=== GIVEN INFORMATION ===

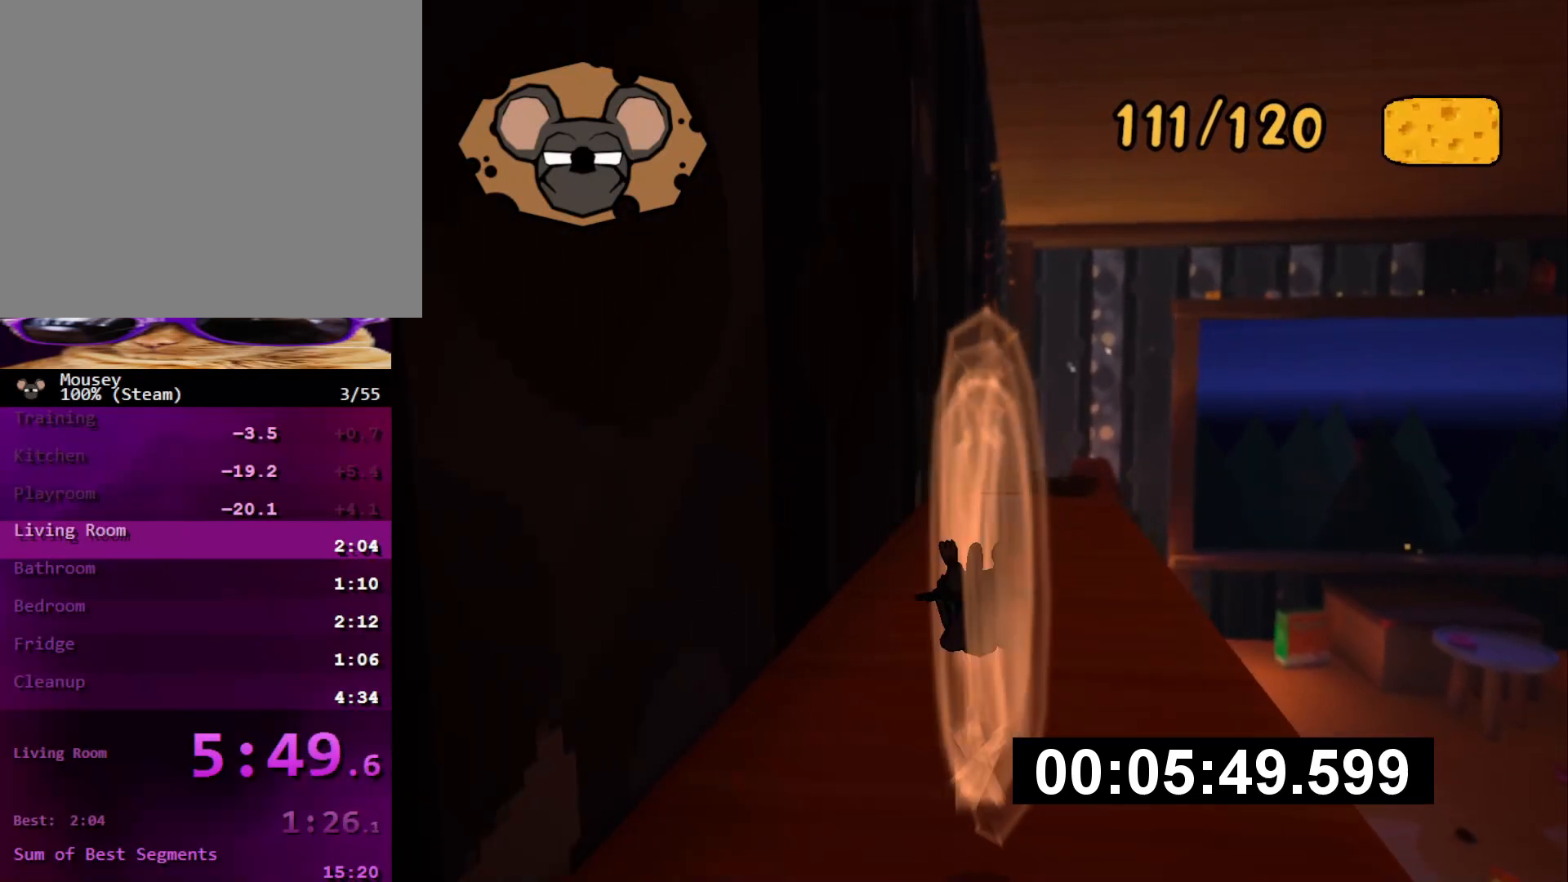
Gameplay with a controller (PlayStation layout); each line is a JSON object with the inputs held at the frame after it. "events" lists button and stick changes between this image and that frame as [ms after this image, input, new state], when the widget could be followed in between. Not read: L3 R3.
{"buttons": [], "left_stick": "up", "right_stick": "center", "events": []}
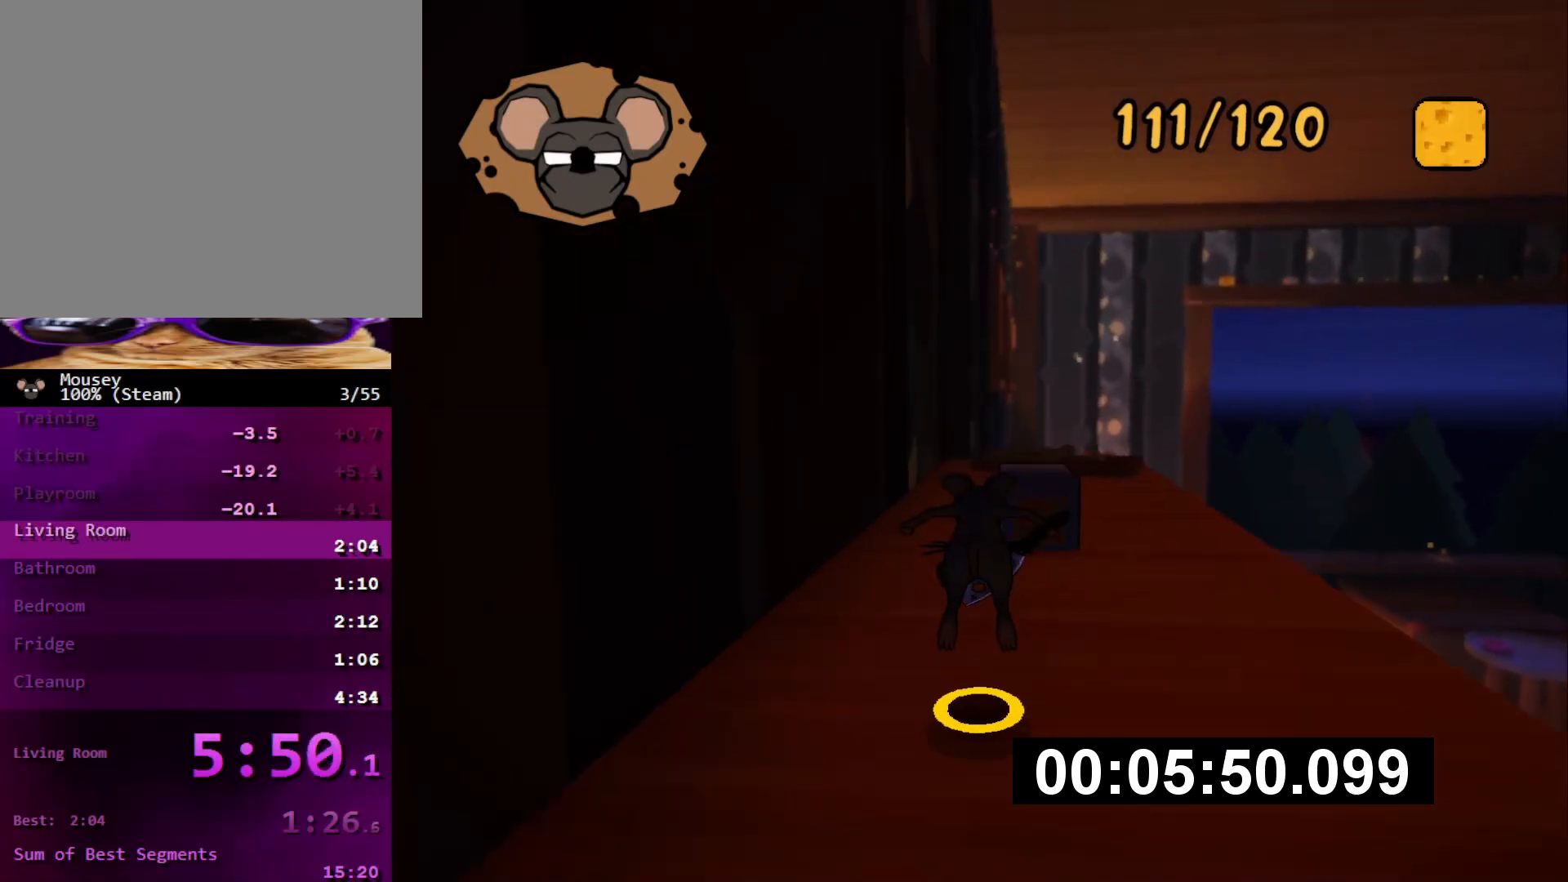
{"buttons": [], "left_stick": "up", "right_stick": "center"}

===

▶ HOW TO COMPLETE THIS TASK: When you retype the material above, keep every word exact and drop the images.

▶ EXERCISE ANSWER:
Gameplay with a controller (PlayStation layout); each line is a JSON object with the inputs held at the frame after it. "events" lists button and stick changes between this image and that frame as [ms after this image, input, new state], when the widget could be followed in between. Not read: L3 R3.
{"buttons": [], "left_stick": "up", "right_stick": "center", "events": []}
{"buttons": [], "left_stick": "up", "right_stick": "center"}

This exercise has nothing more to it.